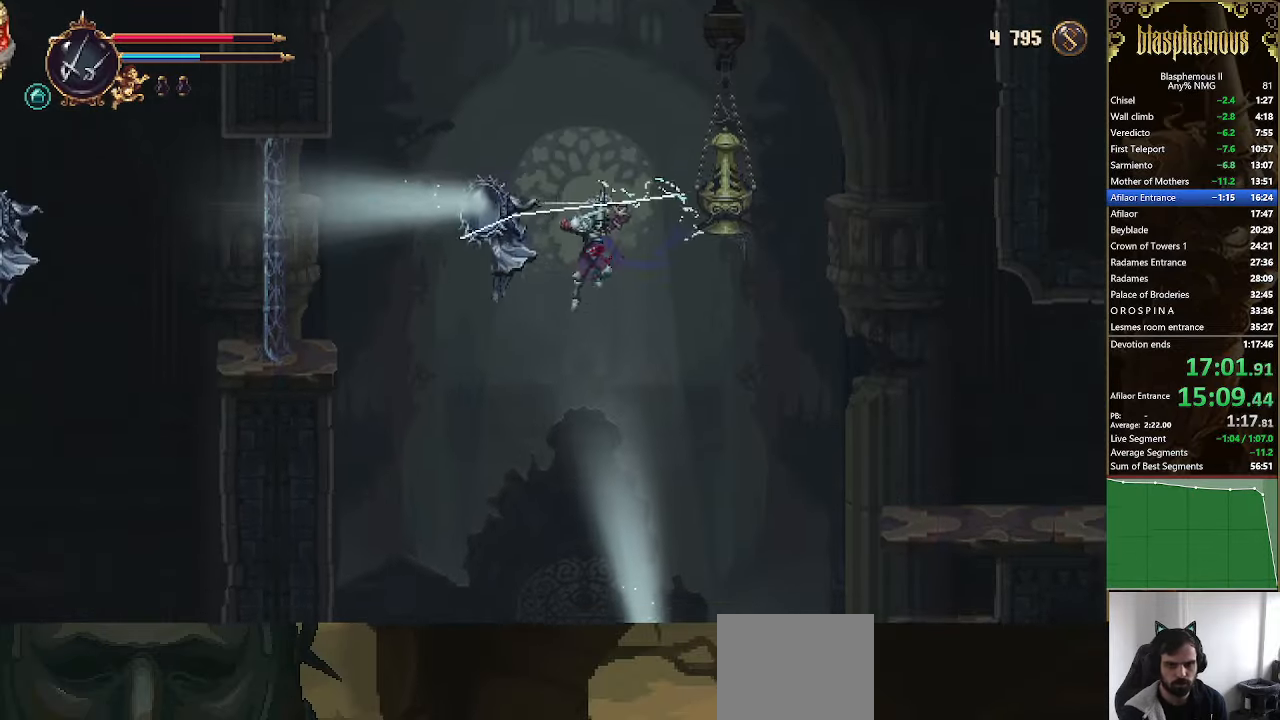
Gameplay with a controller (PlayStation layout); each line is a JSON object with the inputs held at the frame after it. "events" lists button and stick changes between this image and that frame as [ms after this image, input, new state], when the widget could be followed in between.
{"buttons": ["DPAD_LEFT"], "left_stick": "center", "right_stick": "center"}
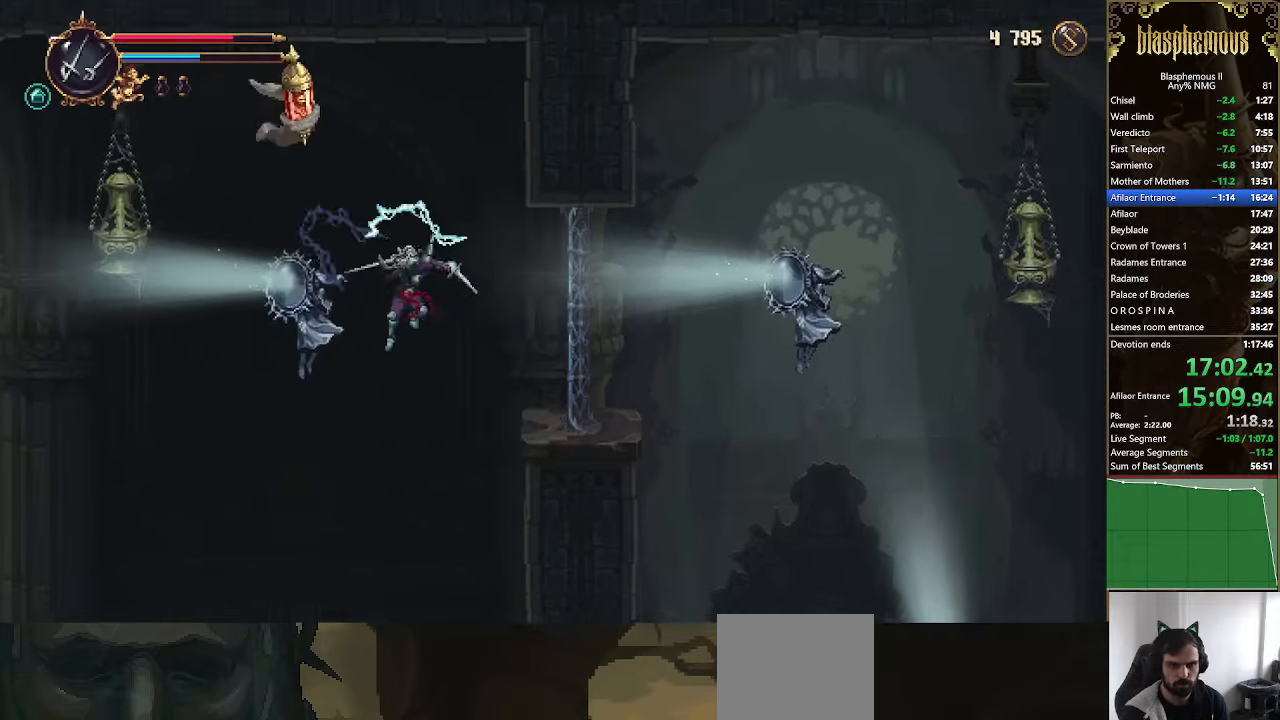
{"buttons": ["SQUARE", "DPAD_DOWN"], "left_stick": "center", "right_stick": "center", "events": [[66, "SQUARE", "down"], [166, "SQUARE", "up"], [233, "SQUARE", "down"], [300, "DPAD_DOWN", "down"], [333, "DPAD_LEFT", "up"], [333, "SQUARE", "up"], [433, "SQUARE", "down"]]}
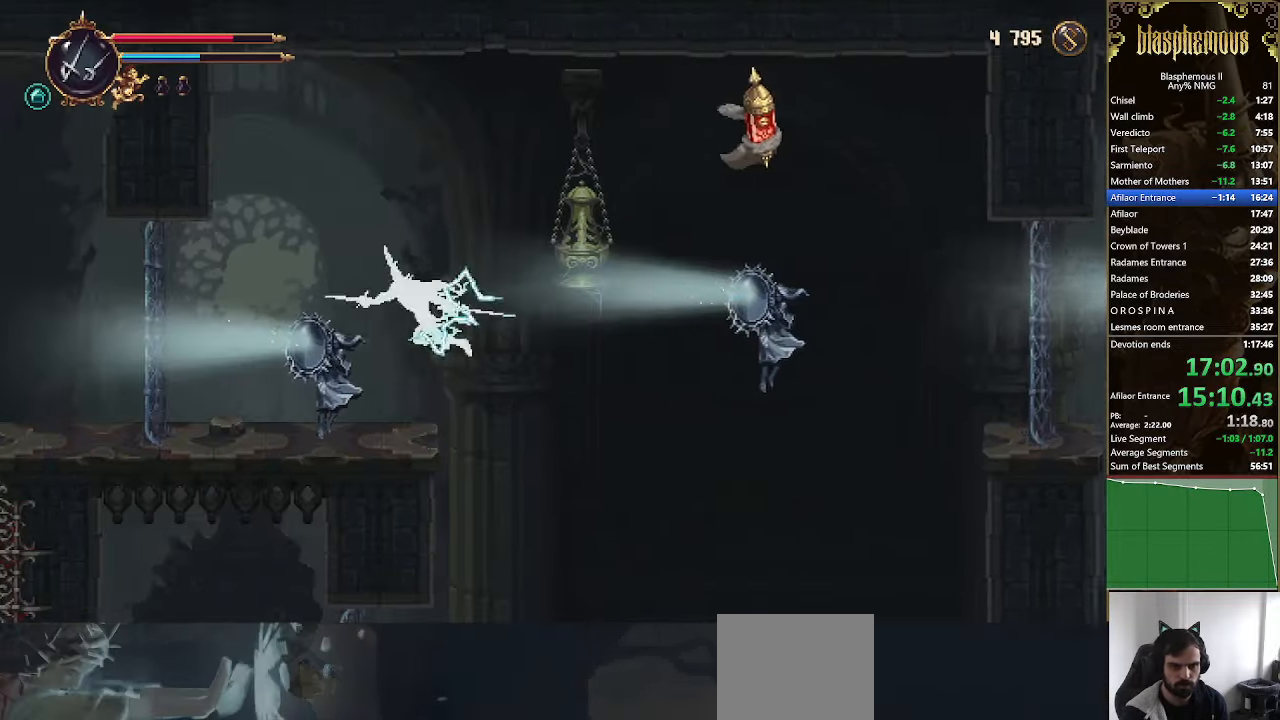
{"buttons": ["SQUARE", "DPAD_DOWN"], "left_stick": "center", "right_stick": "center", "events": [[33, "SQUARE", "up"], [100, "SQUARE", "down"], [200, "SQUARE", "up"], [300, "SQUARE", "down"], [400, "SQUARE", "up"], [466, "SQUARE", "down"]]}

§ WHAT THIS TASK INVOLVES: The answer should be the complete listing, set down exactly, without pictures.

§ TASK RESPONSE:
Gameplay with a controller (PlayStation layout); each line is a JSON object with the inputs held at the frame after it. "events" lists button and stick changes between this image and that frame as [ms after this image, input, new state], when the widget could be followed in between.
{"buttons": ["DPAD_LEFT"], "left_stick": "center", "right_stick": "center"}
{"buttons": ["SQUARE", "DPAD_DOWN"], "left_stick": "center", "right_stick": "center", "events": [[66, "SQUARE", "down"], [166, "SQUARE", "up"], [233, "SQUARE", "down"], [300, "DPAD_DOWN", "down"], [333, "DPAD_LEFT", "up"], [333, "SQUARE", "up"], [433, "SQUARE", "down"]]}
{"buttons": ["SQUARE", "DPAD_DOWN"], "left_stick": "center", "right_stick": "center", "events": [[33, "SQUARE", "up"], [100, "SQUARE", "down"], [200, "SQUARE", "up"], [300, "SQUARE", "down"], [400, "SQUARE", "up"], [466, "SQUARE", "down"]]}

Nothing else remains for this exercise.